Last week at the “Advances in Contrast Ultrasound” conference in Chicago, ultrasound experts advocated expanded use for ultrasound contrast agents (UCAs) to give patients broader access to low-cost, safe and reliable diagnostic imaging.
UCAs contain microscopic gas-filled bubbles injected during an ultrasound exam to enhance image resolution. These agents reflect ultrasound signals as they flow via the circulatory system to the imaged area. Thus, they improve the imaging of tumours and organ systems throughout the body, including the kidney, bowel, breast, pancreas, prostate and carotid arteries.
UCAs contain no dye and present no known risk of liver or kidney damage. No sedation to limit movement in children and claustrophobic patients is required. Unlike MRI and CT contrasts, UCAs present little risk for patients with kidney failure or allergic to iodinated contrast. When used with UCAs, ultrasound offers real-time results to facilitate speedy diagnosis and quicker access to treatment. Three agents, Definity (Lantheus Medical Imaging), Lumason (Bracco) and Optison (GE Healthcare), are currently approved in the US for use in adult and pediatric patients for heart and liver imaging.
Dr Stephanie Wilson, plenary speaker from the University of Calgary, noted that adult and pediatric patients benefit from broader UCA use to enhance diagnostic ultrasound, especially after decades of routine safe use. Pathologies can involve adjacent multiple organ systems, which one intravenous injection can highlight pathologies.
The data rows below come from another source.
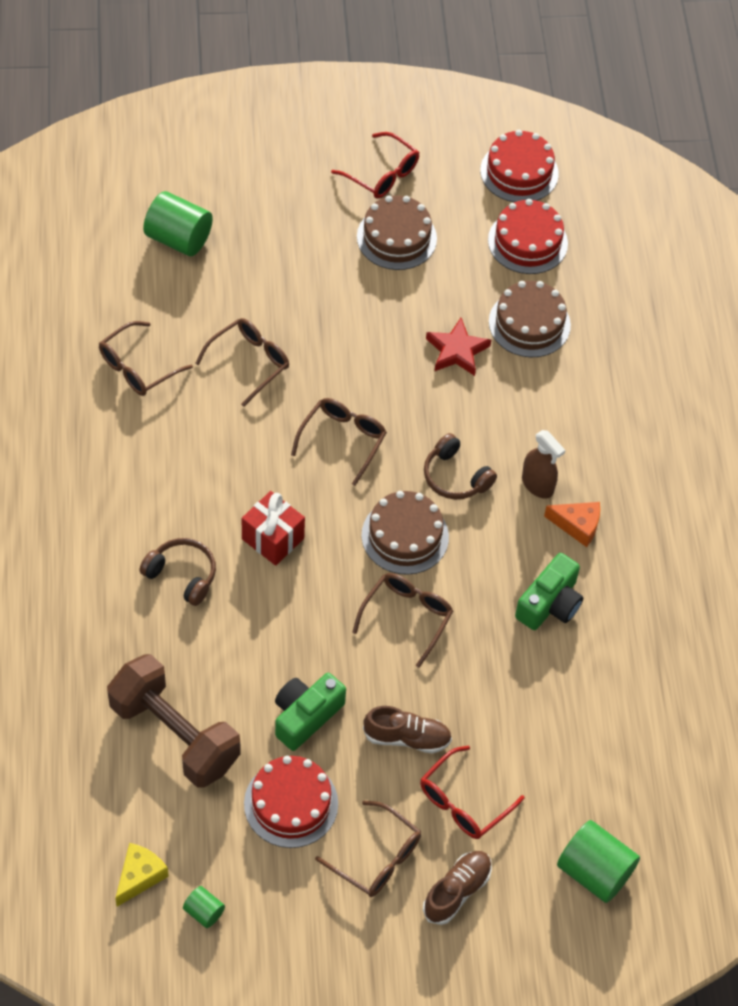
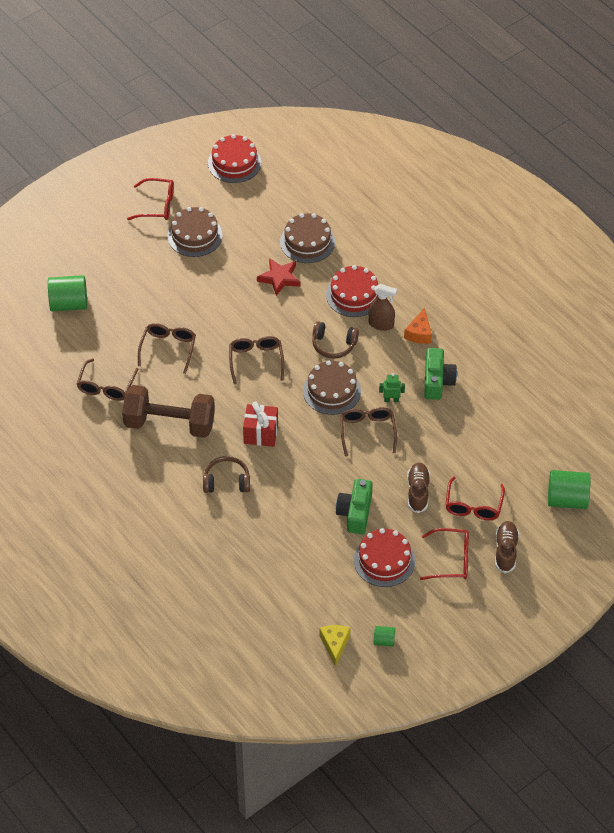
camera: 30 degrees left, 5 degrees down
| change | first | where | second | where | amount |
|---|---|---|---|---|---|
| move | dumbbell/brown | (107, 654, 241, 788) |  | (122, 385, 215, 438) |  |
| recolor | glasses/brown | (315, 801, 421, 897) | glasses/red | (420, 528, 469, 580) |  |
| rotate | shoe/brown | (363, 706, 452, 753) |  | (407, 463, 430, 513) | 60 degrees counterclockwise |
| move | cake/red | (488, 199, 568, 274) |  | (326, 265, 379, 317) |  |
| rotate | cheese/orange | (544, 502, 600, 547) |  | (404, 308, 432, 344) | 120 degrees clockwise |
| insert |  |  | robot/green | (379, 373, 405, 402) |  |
She said: “It makes absolutely no sense to ignore pathology that is clearly seen in adjacent organs simply because the FDA has only approved ultrasound contrast agents on an organ-by-organ basis, instead of providing a more clinically logical approval for whole-body imaging.”
Plenary speaker, Dr Richard G. Barr of Northeast Ohio Medical University, indicated that Many professional guidelines already advise off-label “unapproved” UCA use. Doctors already use UCA off-label and receive payer reimbursement. He added, “Doctors are permitted to use approved drugs for unapproved uses if they believe doing so is medically supported and appropriate for their patients.”
Drs Wilson and Barr both urged the FDA to work with UCA manufacturers to expand approved uses of UCAs for whole-body imaging. Dr Barr poignantly noted, “Remember that these are systemic agents. If you are looking at the liver and you happen to see something in the kidney, are you supposed to pretend you didn’t see it? …The only practical difference between CEUS imaging of the liver -- which is approved -- and CEUS imaging of the neighbouring kidney -- which is not yet approved -- is moving the external ultrasound transducer.”